Washington, DC

Name: Sara Burback

Self-described age group: 33

Residence: Washington, DC

Occupation: Nonprofit, international development sector

Volunteer roles in the running world: Leader of D.C.’s Christ City Church mission team to Israel and Palestine, where nine team members completed the half marathon.

Why you run: I run to process my day. I run to set goals and realize I’m capable of more than I think I am. I run to bond with my sister and nephews when I visit them. I run to exercise my right to movement. I run because I want to set an example that girls and women can do this, and there is power in our numbers. I run because it is act of nonviolent resistance. I run because it is an embodied metaphor of overcoming, endurance, and being a bad-ass when facing new and ongoing challenges. I run because it’s a way to explore the world. I run because I love the friends I have made in the running community. I run to tell a different story.

When did you get started running: I started running regularly in my mid-20’s when I returned to the States after my service in the Peace Corps. Our group was evacuated due to safety reasons, and running was a way I could process my mixed emotions about the experience and reevaluate my next steps (and I didn’t want to pay for a gym membership). I loved the personal and physical strength I felt I was developing in the process, and ran my first half marathon a couple of years later!

Have you taken a break from running: I’ve had a couple of minor injuries that required rest and healing, but that was about it!

Training shoe: On Cloud Ace

Coach or training group: D.C. Run Crew!

The hardest race you’ve ever run: My first marathon! Baltimore was hillier than I anticipated and I could barely feel my legs the last six miles, but I ran that whole course and felt like a champion at the finish line.
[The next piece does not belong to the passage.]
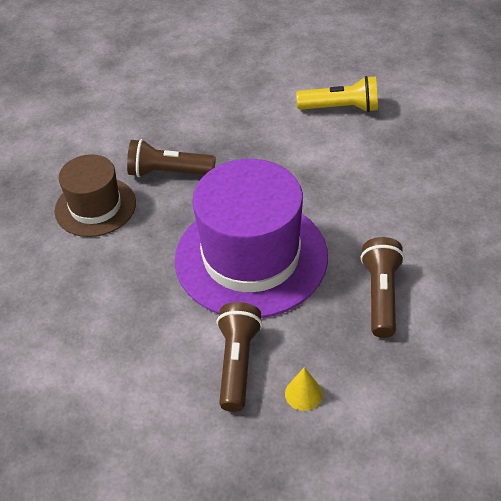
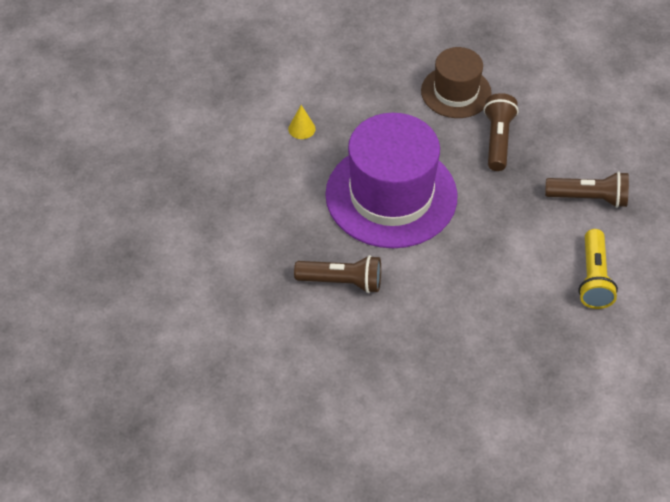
camera: 90 degrees right, 5 degrees up
(237, 363) = (285, 183): brown flashlight -> brown flashlight (589, 198)
(303, 394) = (252, 221): yellow cone -> yellow cone (301, 128)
Most adventurous decision you’ve made with your running: I found the Palestine Marathon in a news article a few years ago and knew I had to run it. I’ve had a long-standing interest in the region and studied the human rights issues there while earning my MA, and figured this was finally my chance to travel to Israel and Palestine and defend the right to movement – a basic right that Palestinians lack on a daily basis there. I got connected a few months later with a friend leading a group to explore the region, meet Israelis and Palestinians doing peacemaking work, and participate in the marathon. Running in that race was challenging, both emotionally and physically. The course in Bethlehem runs along the 26 foot-high separation wall, through the 71 year-old Palestinian Aida refugee camp, and up and down the hills of Bethlehem. It is an opportunity to run in solidarity with the Palestinian community in an act of nonviolent resistance to the occupation, and to briefly begin to understand daily life there. It has brought be back every year since my first race in 2016, and I love every step of it – even the hill up to the finish line in front of the Church of the Nativity.

Running mentors: Any woman out there running to meet their next goal.
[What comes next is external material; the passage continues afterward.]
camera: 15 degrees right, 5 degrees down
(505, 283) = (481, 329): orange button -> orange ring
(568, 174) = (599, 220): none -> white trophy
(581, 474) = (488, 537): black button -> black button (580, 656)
My favorite place to run in the D.C. area is:  The National Mall

Favorite local trail:  Rock Creek Park

My best race was: This year’s Palestine Half Marathon! I had two incredible teammates that were committed to running every step of the way together and encourage one another up every hill. We crushed it, and I got my best time in that race!

Favorite local race: I think the Cherry Blossom Ten Mile may be my new favorite! The Washington, D.C. Ragnar was pretty great, too.

Ideal post-run meal: Pancakes!

Favorite flavor of gel, gu, etc: Chocolate peanut butter

Pet peeve: Humid weather

Goals: Run a new race every year.

Your advice for a new runner:  Register for a race to have a goal to works towards, and get a friend to join you in writing a new story together!

Favorite running book: Run the World, by Becky Wade

Song in your head during a run: Run the World (Girls), by Beyonce

Have you dealt with a major injury: No

Running quote: “Most runners run not because they want to live longer, but because they want to live life to the fullest. If you’re going to while away the years, it’s far better to live them with clear goals and fully alive then in a fog, and I believe running helps you to do that. Exerting yourself to the fullest within your individual limits: that’s the essence of running, and a metaphor for life — and for me, for writing as whole. ” – Haruki Murakami, What I Talk About When I Talk About Running

Why is the D.C. area a great place to be a runner:  There is a strong running community here, and I love the friends I have met in our shared journey.